North Texas resident Brady Whatley took to Twitter to criticize the dynamic:

“The RINO controlled cellspool [sic] that is The Texas House, where, before every new legislative session every two years, like clockwork, the Texas House Democrats vote in lockstep with a huge RINO faction to choose the Speaker of The House and the Speaker puts Dems in control of half the committees, and almost all conservative bills get killed and conservatives NEVER lead ANY committees, many of them have never had a SINGLE BILL passed in their entire time in … office.”

A number of Republican-priority measures have died in committee in the last month, including a number of parental rights bills and a measure that would have limited Texas farmland sales to certain Chinese nationals.

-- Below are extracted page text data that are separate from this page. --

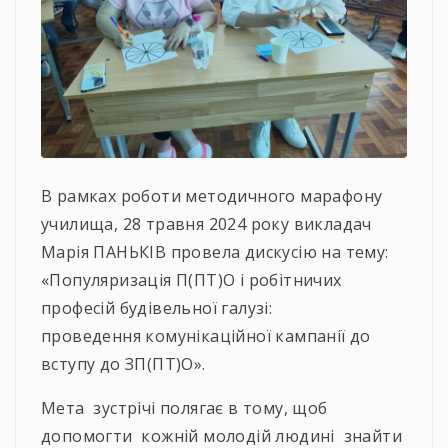
В рамках роботи методичного марафону
училища, 28 травня 2024 року викладач
Марія ПАНЬКІВ провела дискусію на тему:
«Популяризація П(ПТ)О і робітничих
професій будівельної галузі:
проведення комунікаційної кампанії до
вступу до ЗП(ПТ)О».
Мета зустрічі полягає в тому, щоб
допомогти кожній молодій людині знайти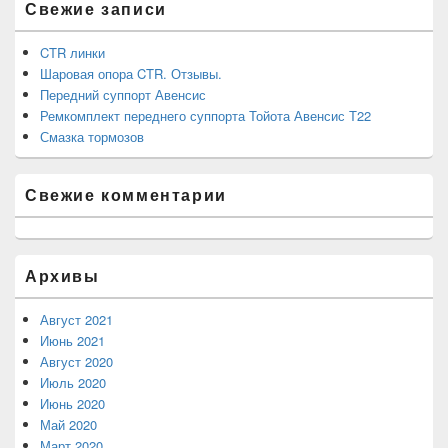
Свежие записи
панели
CTR линки
Шаровая опора CTR. Отзывы.
Передний суппорт Авенсис
Ремкомплект переднего суппорта Тойота Авенсис Т22
Смазка тормозов
Свежие комментарии
Архивы
Август 2021
Июнь 2021
Август 2020
Июль 2020
Июнь 2020
Май 2020
Март 2020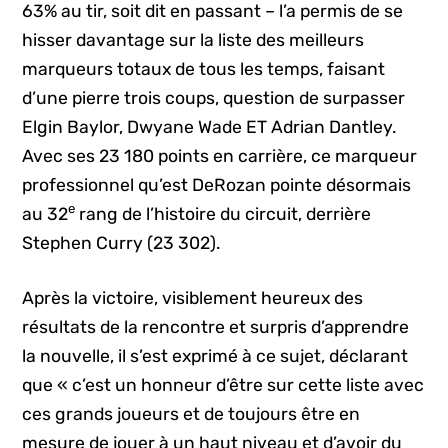
63% au tir, soit dit en passant – l’a permis de se
hisser davantage sur la liste des meilleurs
marqueurs totaux de tous les temps, faisant
d’une pierre trois coups, question de surpasser
Elgin Baylor, Dwyane Wade ET Adrian Dantley.
Avec ses 23 180 points en carrière, ce marqueur
professionnel qu’est DeRozan pointe désormais
e
au 32
rang de l’histoire du circuit, derrière
Stephen Curry (23 302).
Après la victoire, visiblement heureux des
résultats de la rencontre et surpris d’apprendre
la nouvelle, il s’est exprimé à ce sujet, déclarant
que « c’est un honneur d’être sur cette liste avec
ces grands joueurs et de toujours être en
mesure de jouer à un haut niveau et d’avoir du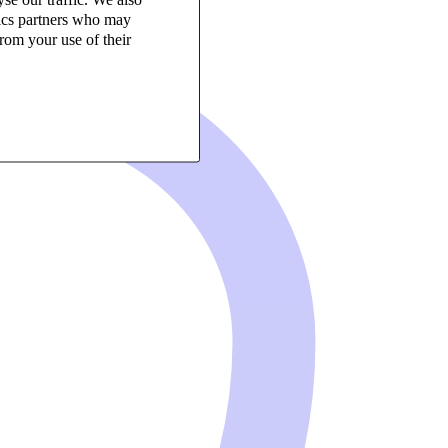
tics partners who may
rom your use of their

“The Texas House is killing SB 147, which would keep the Chinese from purchasing our farm land. China wants the power to sit on our food supply. They are our adversary. The Senate passed a ban. The Texas House is sitting on it while passing Democrat bills every day,” tweeted Rep. Tony Tinderholt (R-Arlington) last Tuesday.

Key legislation on one of Gov. Greg Abbott’s most important policy items, school choice, also died in the House after failing to move forward ahead of a key deadline last week.

Abbott has already threatened to bring both chambers back in a special session if substantive school choice legislation is not put on his desk at the end of the regular session (May 29), as previously reported by The Dallas Express.

A straw poll posted on Twitter by the Collin County Republican Party asked if respondents wanted Phelan to be Speaker again next session. As of Sunday afternoon, poll results suggested only about 20% of respondents thought he should keep possession of the gavel.